Sarah estaba detrás de mí, su cuerpo temblando, su rostro pálido como el pergamino. Contemplaba la carnicería, su mente luchando por procesar el horror que tenía delante: los cuerpos, la sangre, las cabezas rodando como canicas macabras.
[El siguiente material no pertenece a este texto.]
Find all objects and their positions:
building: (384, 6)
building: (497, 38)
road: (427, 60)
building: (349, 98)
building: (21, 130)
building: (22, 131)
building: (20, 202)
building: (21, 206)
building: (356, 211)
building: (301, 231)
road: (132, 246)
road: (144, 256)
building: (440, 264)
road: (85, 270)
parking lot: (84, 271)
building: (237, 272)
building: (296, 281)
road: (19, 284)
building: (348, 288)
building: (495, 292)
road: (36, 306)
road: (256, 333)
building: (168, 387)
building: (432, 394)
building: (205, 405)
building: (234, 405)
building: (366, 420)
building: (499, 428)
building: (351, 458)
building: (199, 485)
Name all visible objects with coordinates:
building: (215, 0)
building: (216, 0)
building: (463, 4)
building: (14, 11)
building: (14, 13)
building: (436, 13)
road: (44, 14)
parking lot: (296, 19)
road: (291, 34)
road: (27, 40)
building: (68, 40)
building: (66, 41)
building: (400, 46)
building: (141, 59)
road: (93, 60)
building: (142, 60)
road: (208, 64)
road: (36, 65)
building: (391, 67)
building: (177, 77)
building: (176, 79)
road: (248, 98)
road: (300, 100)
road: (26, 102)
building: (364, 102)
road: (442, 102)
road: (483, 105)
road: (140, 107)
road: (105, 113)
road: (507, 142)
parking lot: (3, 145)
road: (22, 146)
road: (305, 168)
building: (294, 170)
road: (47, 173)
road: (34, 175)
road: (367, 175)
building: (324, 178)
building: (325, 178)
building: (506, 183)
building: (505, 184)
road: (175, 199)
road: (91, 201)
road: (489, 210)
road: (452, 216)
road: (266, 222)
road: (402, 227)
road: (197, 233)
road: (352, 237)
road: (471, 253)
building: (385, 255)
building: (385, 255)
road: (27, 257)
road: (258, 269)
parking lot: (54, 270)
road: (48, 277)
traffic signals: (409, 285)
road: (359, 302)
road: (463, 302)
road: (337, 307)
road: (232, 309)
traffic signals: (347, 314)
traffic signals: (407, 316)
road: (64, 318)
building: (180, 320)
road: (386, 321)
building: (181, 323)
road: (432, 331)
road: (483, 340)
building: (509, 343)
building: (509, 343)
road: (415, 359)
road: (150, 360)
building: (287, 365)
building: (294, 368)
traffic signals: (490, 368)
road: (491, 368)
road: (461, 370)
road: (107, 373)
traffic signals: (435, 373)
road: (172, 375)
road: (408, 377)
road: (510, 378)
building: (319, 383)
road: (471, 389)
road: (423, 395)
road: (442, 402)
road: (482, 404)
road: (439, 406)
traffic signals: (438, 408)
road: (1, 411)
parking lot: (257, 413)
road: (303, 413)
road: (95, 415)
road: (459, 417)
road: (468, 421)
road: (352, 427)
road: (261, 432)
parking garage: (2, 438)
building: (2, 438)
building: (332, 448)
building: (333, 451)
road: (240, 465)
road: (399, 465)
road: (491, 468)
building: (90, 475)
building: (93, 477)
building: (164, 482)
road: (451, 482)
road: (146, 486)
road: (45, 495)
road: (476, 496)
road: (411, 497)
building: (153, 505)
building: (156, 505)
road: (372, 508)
Su respiración era entrecortada, en jadeos agudos, sus dedos se aferraban a mi brazo como si yo fuera lo único que la impedía ahogarse en la locura.

Entonces…

Dio un paso adelante, sus brazos escayolados temblando mientras me agarraba la muñeca.

—No los mates —su voz era áspera, rota, pero firme.

Me giré para mirarla, alzando las cejas con sorpresa. —¿Todavía quieres salvarlos? —mi voz era baja, peligrosa, pero hice una pausa, esperando su respuesta.

Sarah negó con la cabeza, sus lágrimas corrían por sus mejillas. —Mi padre… —se le quebró la voz, su agarre en mi brazo se hizo más fuerte.

—Él querría que yo… los llevara ante la justicia. —Tragó saliva, sus ojos ardían de dolor y determinación—. Deja que reciban lo que merecen… legalmente —su voz era un susurro, pero transmitía el peso del recuerdo de su padre.

La miré —la miré de verdad— y vi las lágrimas en sus ojos, el temblor en sus labios, la cruda y desesperada esperanza de que la justicia aún pudiera significar algo en este mundo de monstruos.

Asentí.

Luego extendí la mano, secando sus lágrimas con mi pulgar, mi voz se suavizó solo para ella. —No te preocupes. —Mi tono era amable, pero mis ojos nunca se apartaron de los tres hombres temblorosos—. Te ayudaré.

Ella dejó escapar un suspiro tembloroso, sus hombros se relajaron con alivio.

—Pero… —mi voz se ensombreció, mi mirada se clavó en Diaz, que seguía gimoteando en el suelo, con los pantalones empapados de orina.

—Él tiene que morir.

Los ojos de Sarah se abrieron de par en par. —¡Jack—!

No la dejé terminar.

—No permitiré que viva —mi voz fue un gruñido, mi agarre en la espada se tensó—. No después de que pensara en insultarte así. —Mis ojos se clavaron en el aterrorizado rostro de Diaz—. No después de lo que le hizo a tu padre.